神くんと話せなかった事に心残りを感じながら、あたしは日課の自主練に入るためにバレー部のフロアに向かう事にした。
だから踵を返したあたしの後ろ姿を練習の手を止めた神くんがジッと見ていた事になんて全然気付かなかった。
マンションが見えるとあたしは無性に彰クンの事が気になった。
大切な試合にギリギリで負けるっていうのは、力量とかの問題ではなく精神的なものの差だってよく言われるけれど、あたしは彰クンの勝ちに対する気持ちが劣っていたとは思わない。

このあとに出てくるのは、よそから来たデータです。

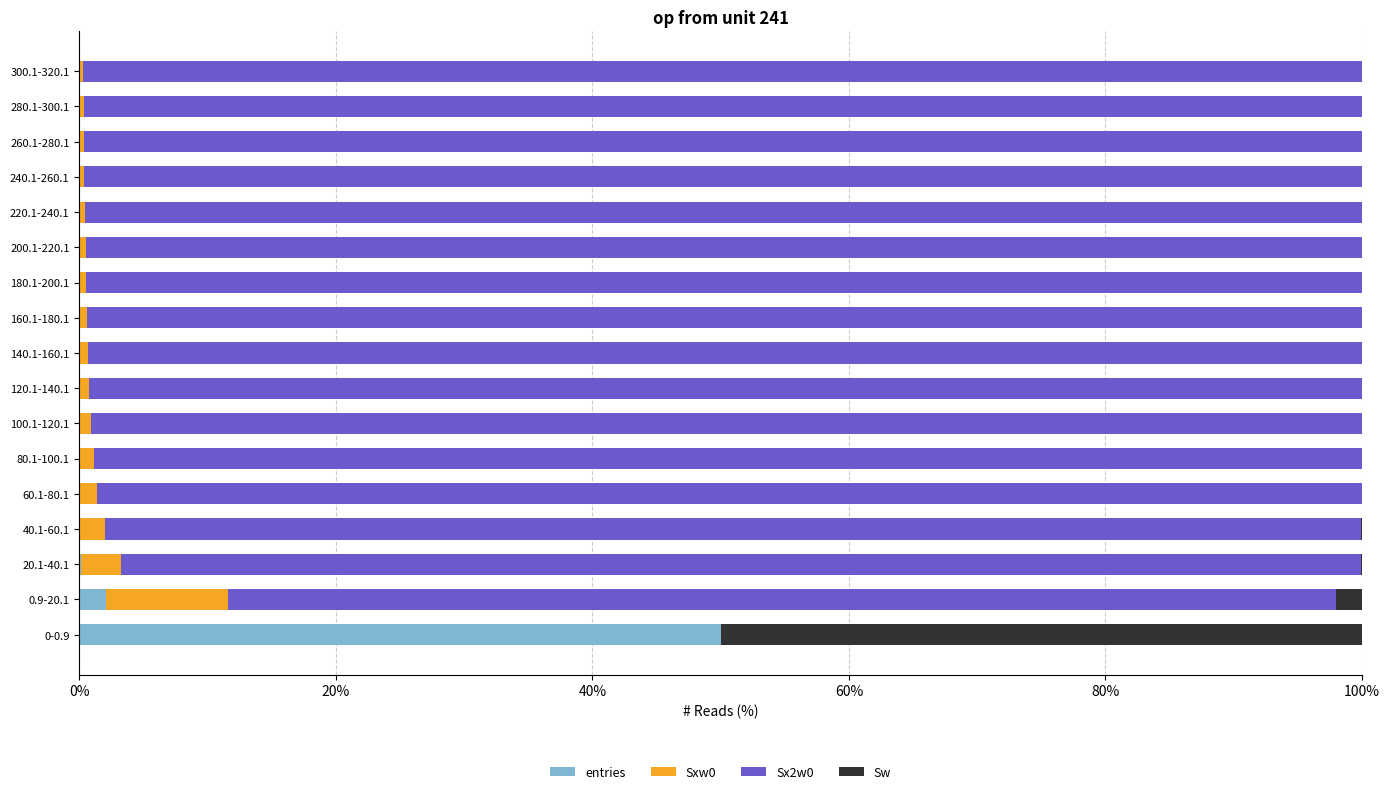

What is the highest value of the entries series?

50.0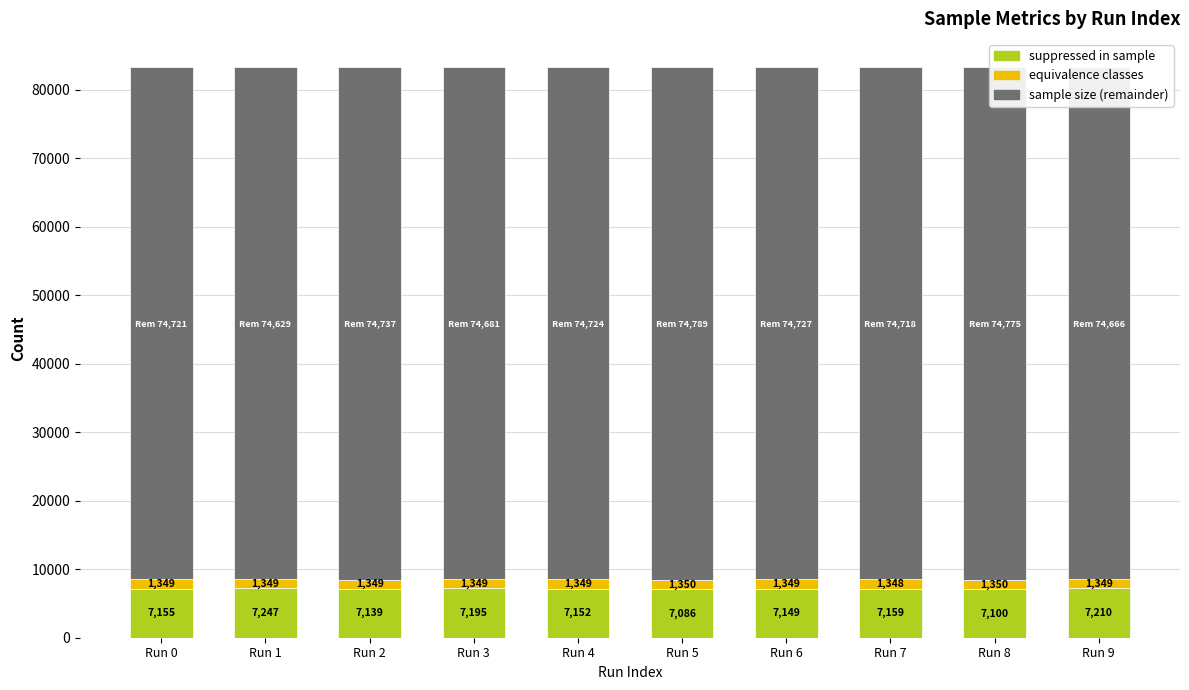

Where is suppressed in sample nearest to the value 7166?

Run 7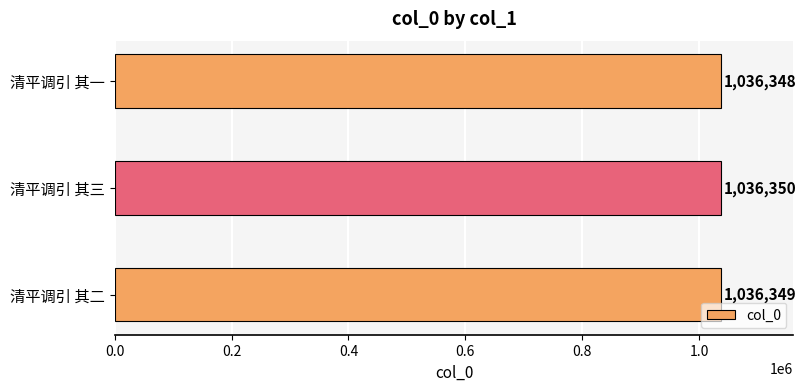

Which has a higher value, 清平调引 其二 or 清平调引 其一?

清平调引 其二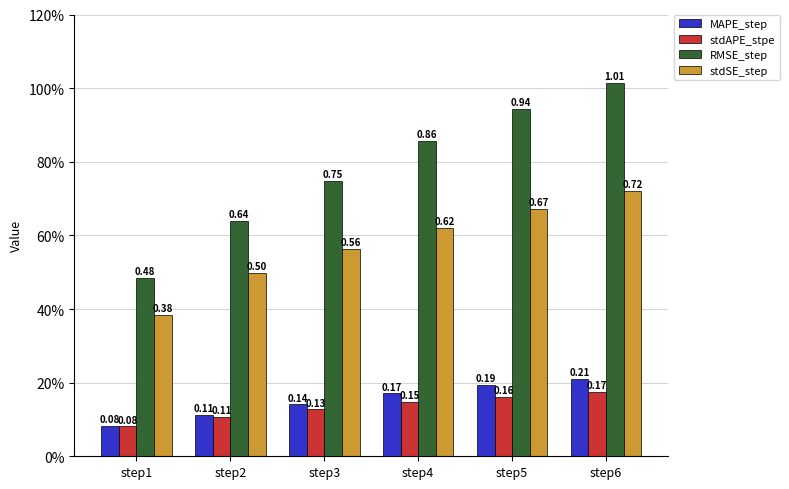

Does the chart contain stacked bars?

No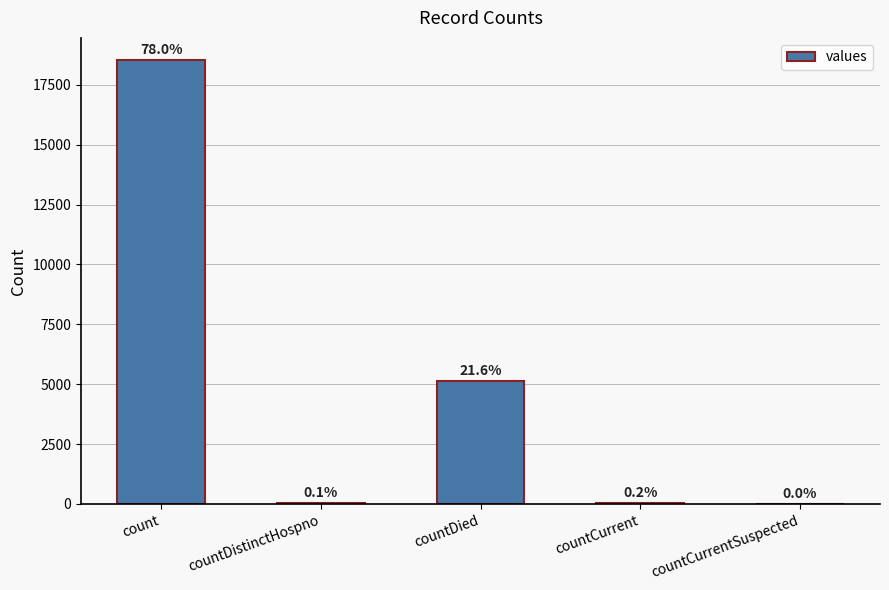

At which label does the data first exceed 52?

count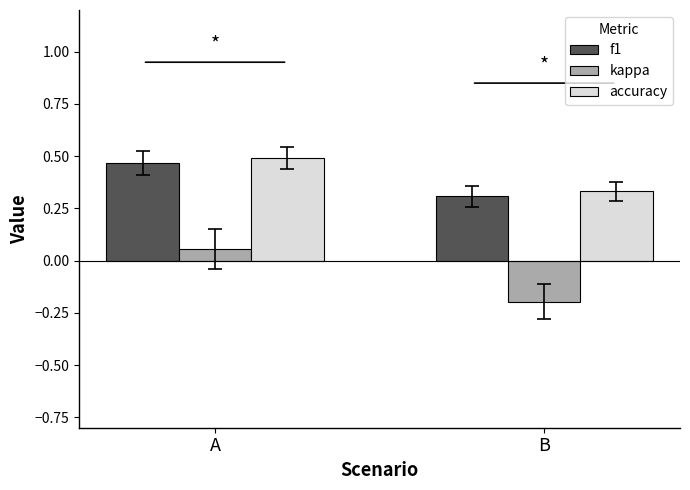

How many positive values does the kappa series have?

1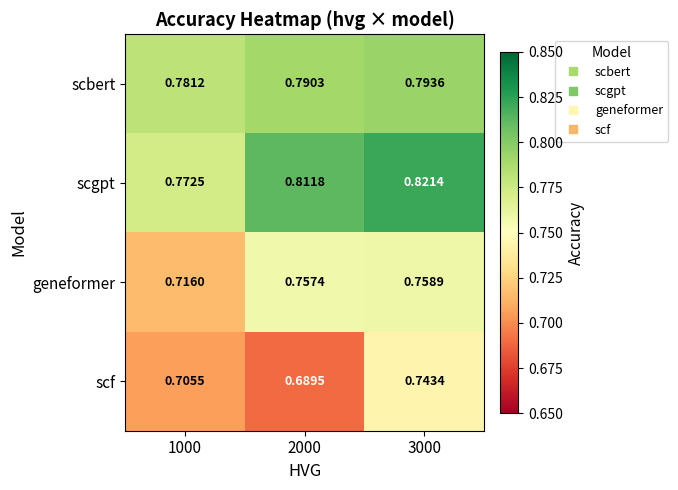

What is the spread (max minus min) of values at 1000?

0.1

だけど、だからこそ彰クンにはあの試合が堪えたんじゃないかって。
部屋に入る前に彰クンの部屋に行ってみようかとも思ったけれど、彼女が来てたら大変だからやめておいた。
あたしに出来る事なら何でもしてあげたいと思うけれど、それは多分彼女の仕事。
あたしと彼の距離はこんなにも遠い。
あたしは荷物を欝散らかしてベランダに出ると、まだ明るい外を眺めた。
人生って思うように行かない。
あたしは手摺りに肘をついて長い事外の景色を眺めていた。
う~ん寂しいからやっぱりカラオケに行っとけば良かったかな。今からでも間に合うかしら。

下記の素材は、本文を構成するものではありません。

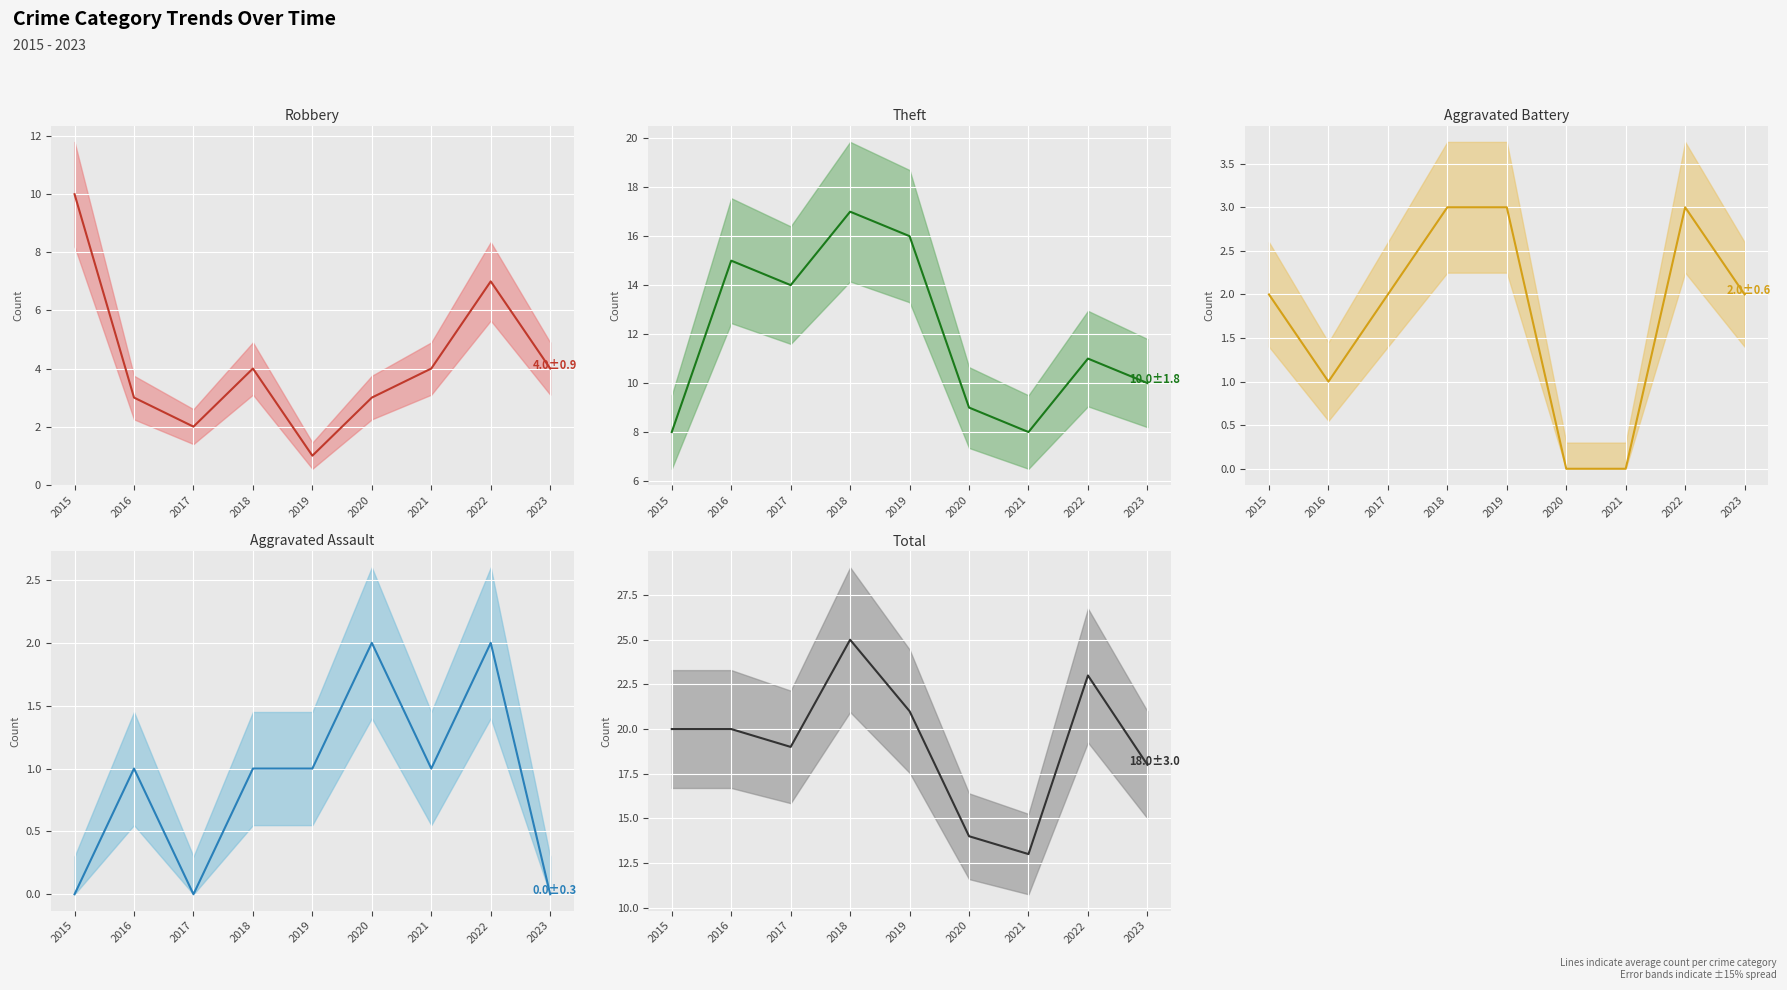

True or false: Robbery (mean) and Aggravated Assault (mean) intersect in this chart.

False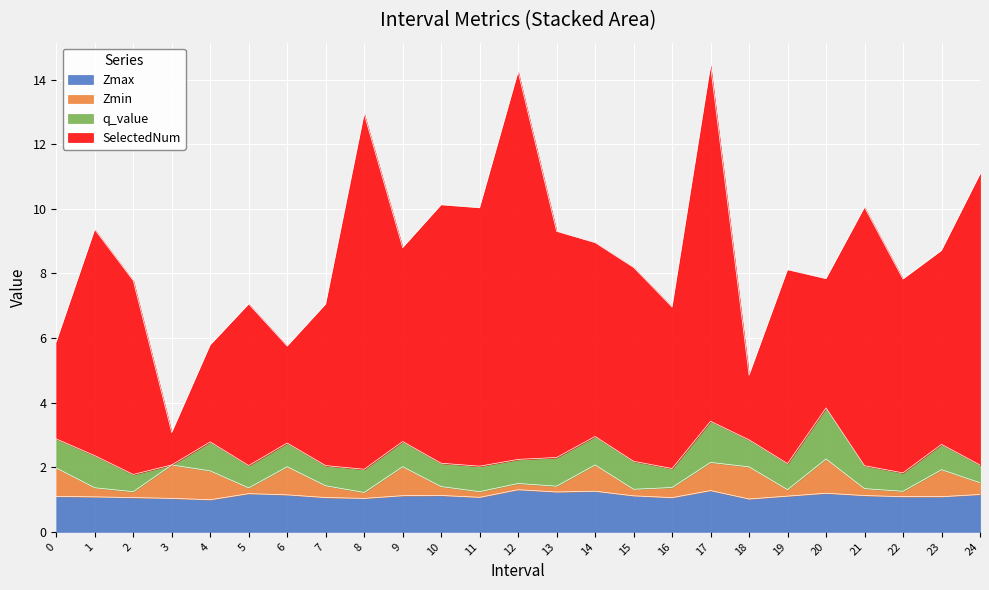

Does the chart display data point markers on the line(s)?

No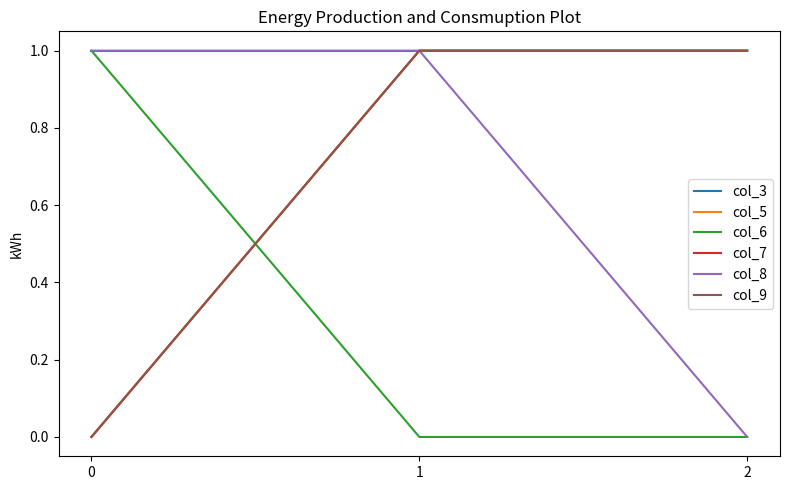

At which category is the sum across all series the highest?

1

そう思って部屋に入ろうとした時、眼下に釣竿を引っ掛けた男の人が歩いてくる姿が見えた。
「あきら~っ!」
あたしが叫ぶと向こうも気付いて小さく手を振る。
何やってんだあの人は。
あたしは何も考えずに部屋を飛び出していた。
.「よう」
そう言った彰クンはいつもの彰クンで、だからあたしは彰クンに言おうと思っていた言葉を少しも思い出せなくて…。
「ん?どした?」
「ご飯食べに来ない?今日はご馳走にするから」
断られると思った。
こんな日は一人で居るか、そうでなければ彼女と居たいんじゃないかって。
だけど彰クンは
「いーよ」
そう言って笑うからあたしは嬉しくって、思わずありがとうって言いそうになってしまったんだ。
何故だかこの回は異常に苦労しました。書いては消し切っては貼り…どこまで見せてよいのか、この後どうしようか…そして神さんという人が何事にも引っ掛かりそうになくて難しいです。